What you have to do:
From the records below, pull out the part that opens with the line containing "Where is Demandes" and closes with the line containing "Afghanistan", both of those lines included. Reproduce it line for line without any change.

Raw data:
=====

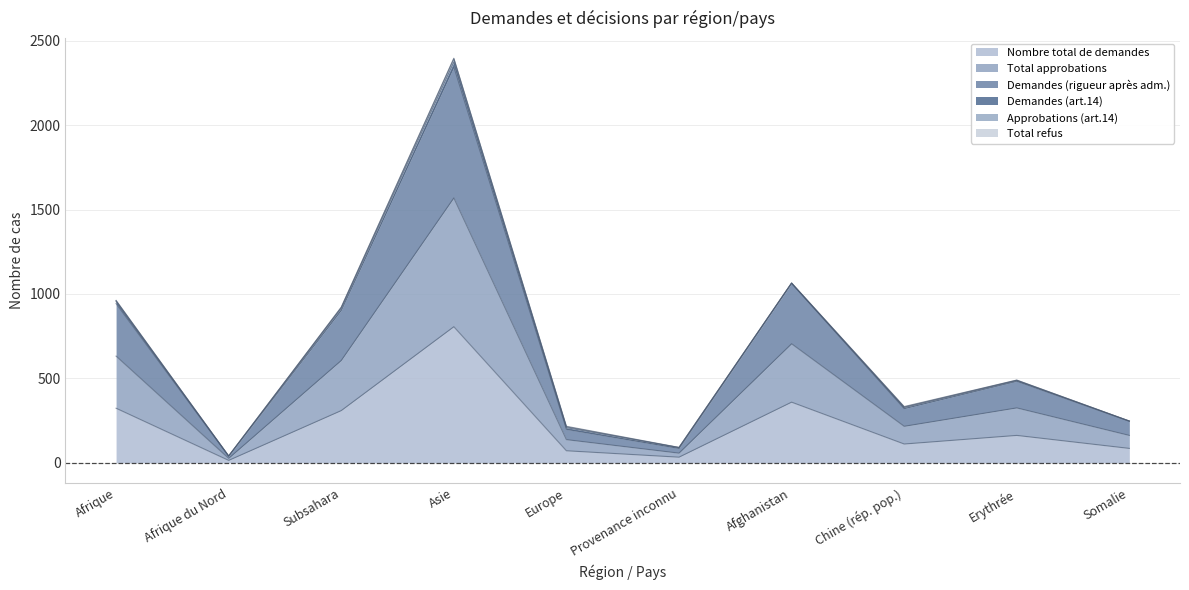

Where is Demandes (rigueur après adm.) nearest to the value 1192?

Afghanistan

=====

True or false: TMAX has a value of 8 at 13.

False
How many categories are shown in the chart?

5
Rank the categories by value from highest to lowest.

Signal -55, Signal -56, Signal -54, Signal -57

=====

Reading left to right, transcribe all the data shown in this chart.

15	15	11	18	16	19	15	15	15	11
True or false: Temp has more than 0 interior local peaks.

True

=====

Worked solution:
Where is Demandes (rigueur après adm.) nearest to the value 1192?

Afghanistan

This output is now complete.